This is the home of the whitepaper documenting Zoom's planned end-to-end encryption system. The latest released PDF will always be available here. This repository will be updated as we implement and iterate our cryptographic design.
Timeline
17 June 2020: Version 2 was published. See the changelog for a summary of what changed. We still value feedback, recommendation and corrections. Please continue to post them under Issues.
22 May 2020 - 5 June 2020: A comment period on the initial design
I know web client support is not part of phase 1, but many existing Zoom users (such as ChromeOS¹) will need it. Has there been any consideration of what the threat model looks like when trying to deploy implementations of things like Ed25519 (since it's not supported in the webcrypto API), either from a side channel perspective or just a web security model perspective? Answers such as 'no we haven't thought about it' and/or 'the web is fundamentally harder to secure an E2EE design like this, use the !web clients if your personal threat model requires it' are understandable.
¹ The current Chrome app (not to be confused with the Chrome extension), seems to just be a wrapper around the existing Zoom web app. I know Chrome apps are supposed to go away eventually, but the existing one could be turned into a full software bundle on its own and avoid some of the security dilemma of deploying secure js on ~every page load.
How are you planning to handle devices that don't have hardware based key chains, but only depend software based keychains ? There are certain Android devices and Windows systems that store keys on the file system.
Blum et al. recently published a white paper describing the Zoom’s proposed End-to-End Encryption (E2EE) protocol and architecture [1], with a roadmap of work to be done in various phases. Perhaps the most important phase of this protocol is “Phase I: Client Key Management,” where the authors describe the key management protocol based on which the encryption of the media content (audio/video/text) will be performed. This is a leader/host driven protocol that relies on the public key of the leader, whereby the symmetric “meeting key” (mk) is essentially to be encrypted with each participant’s own public key authenticated/signed by the leader’s public key, and distributed to each participant over the broadcast signaling channel (“bulletin board” in the terminology of [1]). That is, when each participant receives the (signed) ciphertext, it will decrypt it to learn the meeting key and also be sure that the meeting key is indeed generated by the public key of the leader by verifying the signature. All of this means that simply sending the public key of the leader over the signaling channel is not sufficient as an attacker (a “man-in-the-middle” or MITM) can insert its own public key over the insecure signaling channel, thereby compromising the security of the entire protocol and E2EE completely.
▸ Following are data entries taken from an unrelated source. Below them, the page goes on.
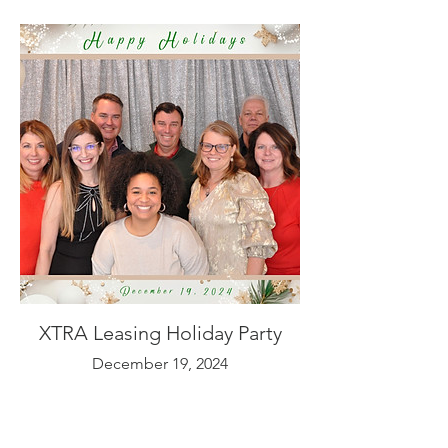
XTRA Leasing Holiday Party
December 19, 2024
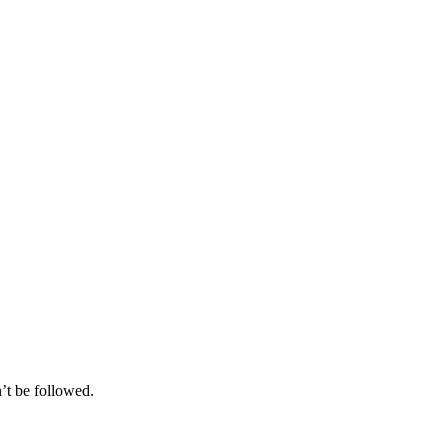
’t be followed.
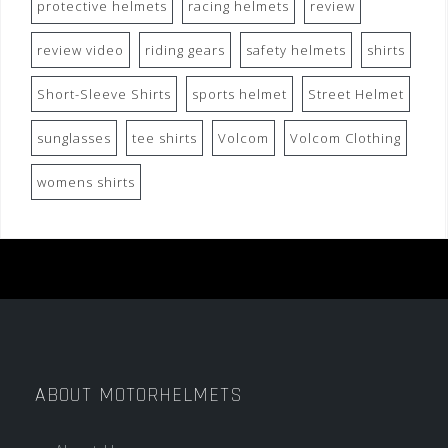
protective helmets
racing helmets
review
review video
riding gears
safety helmets
shirts
Short-Sleeve Shirts
sports helmet
Street Helmet
sunglasses
tee shirts
Volcom
Volcom Clothing
womens shirts
ABOUT MOTORHELMETS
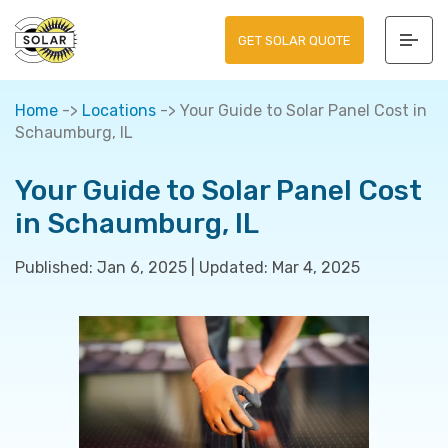
GET SOLAR QUOTE
Home
->
Locations
->
Your Guide to Solar Panel Cost in
Schaumburg, IL
Your Guide to Solar Panel Cost
in Schaumburg, IL
Published:
Jan 6, 2025
|
Updated:
Mar 4, 2025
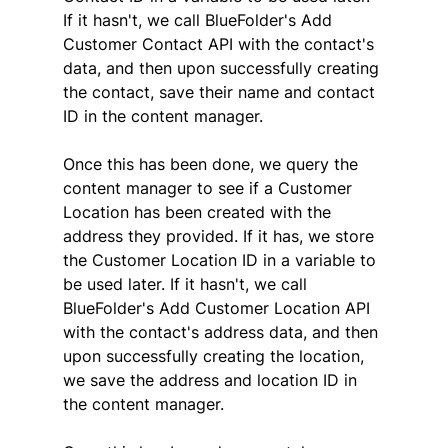
If it hasn't, we call BlueFolder's Add 
Customer Contact API with the contact's 
data, and then upon successfully creating 
the contact, save their name and contact 
ID in the content manager.
Once this has been done, we query the 
content manager to see if a Customer 
Location has been created with the 
address they provided. If it has, we store 
the Customer Location ID in a variable to 
be used later. If it hasn't, we call 
BlueFolder's Add Customer Location API 
with the contact's address data, and then 
upon successfully creating the location, 
we save the address and location ID in 
the content manager.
This attack, although active, is extremely easy for the adversary to perform. Since the Zoom’s server controls the signaling channel, it will be a cake walk for an adversary, who has compromised this server or if the Zoom were under coercion from law enforcement, to change the leader’s actual public to the attacker’s own public key. Thus, it is extremely important to address this critical vulnerability. It is not an option, it is a must have. To counter this, it is essential to authenticate the public key of the leader ----- this is precisely what we call as the “root of trust” in the proposed E2EE protocol because if this authentication is not done right, you may lose all security. The game will be over.
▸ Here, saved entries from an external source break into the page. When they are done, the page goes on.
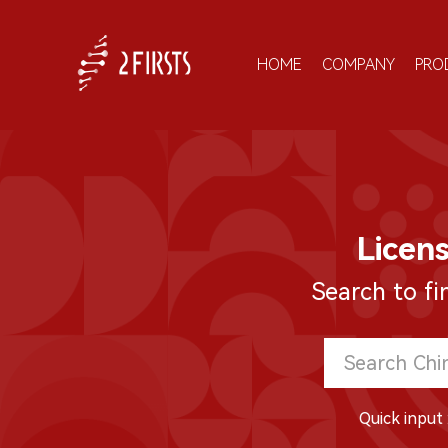
HOME
COMPANY
PRO
Licen
Search to fi
Quick input 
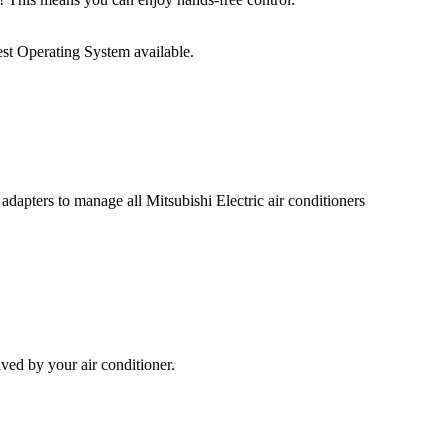
st Operating System available.
adapters to manage all Mitsubishi Electric air conditioners
ed by your air conditioner.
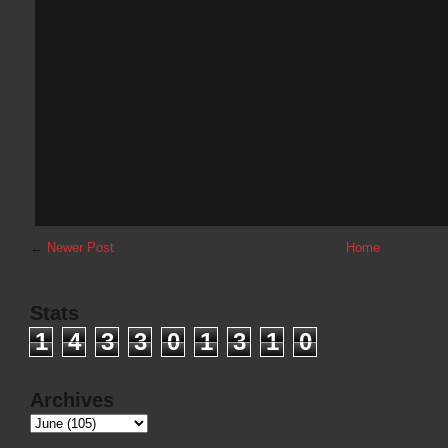
←
Newer Post
Home
Stats
1
4
3
3
0
1
3
1
0
Archives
In the attached document, we review Zoom’s proposal to validate the authenticity of the leader’s public key, define some very fundamental and subtle security+usability problems with the Zoom’s approach, and then introduce a new solution – foundations of which have already been studied in our recent work (CCS 2014 and CCS 2017) – to address many of these problems. We also provide items for future work that needs to be done towards transitioning this new solution into Zoom’s E2EE protocol in practice. The proposer and his research team is happy to work with the Zoom’s researchers and engineers in making this transition possible. We appreciate the feedback from Zoom.
Will the Chinese version of Zoom receive the same security feature set slated for the International version? Also if a Zoom (International) user calls a user in mainland China using the Chinese version of Zoom, which features apply?
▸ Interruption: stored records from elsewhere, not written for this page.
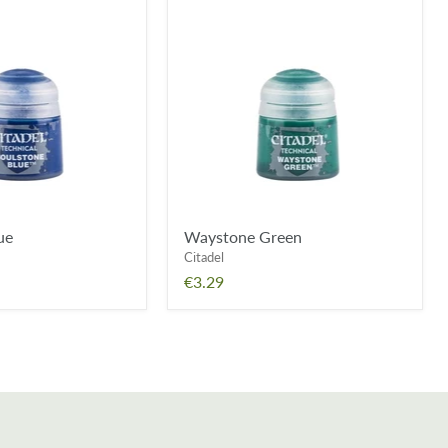
Waystone
Green
ue
Waystone Green
Citadel
€3.29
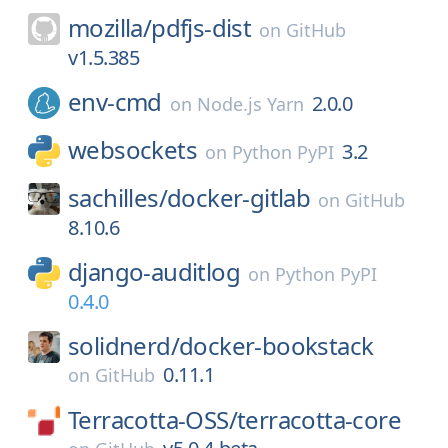
mozilla/
pdfjs-dist
on
GitHub
v1.5.385
env-cmd
2.0.0
on
Node.js Yarn
websockets
3.2
on
Python PyPI
sachilles/
docker-gitlab
on
GitHub
8.10.6
django-auditlog
on
Python PyPI
0.4.0
solidnerd/
docker-bookstack
0.11.1
on
GitHub
Terracotta-OSS/
terracotta-core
The current document specifies the leaders' long-term public verifying key, meaning that the 'meeting code' will be the same for every meeting this leader hosts. If you hash the leader's ephemeral per-meeting public key, that will be different for every meeting this user hosts, but consistent for the whole duration of this meeting while hosted by this user, unless the ephemeral keypair changes or the leader is handed over.
If this is the intended key, perhaps it's more accurate to call it a "Host Security Code" or even just "Host Fingerprint"? I know trust in the security of the meeting hinges on the leader/host being trusted, but having a 'meeting security code' be the same for every meeting a user hosts seems mis-named.
If the meeting security code is supposed to be about proving safety from MITM, it's also being used in a social context in the meeting: a mismatch is supposed to result in a re-key, but it seems like a false-positive (Abusive Andy confirming the code they saw in a different meeting by the same host, in front of the whole meeting, when they aren't supposed to be there) looks bad and reduces trust/care in the meeting security code at all.
Renaming this code to a 'Host Security Code' or 'Host Fingerprint' make it explicit what we are identifying and trusting, the host. If we don't trust the host of the meeting, we probably shouldn't trust the meeting either, both in current Zoom and after Phase I, so I think the intention of the name 'meeting security code' is effectively achieved.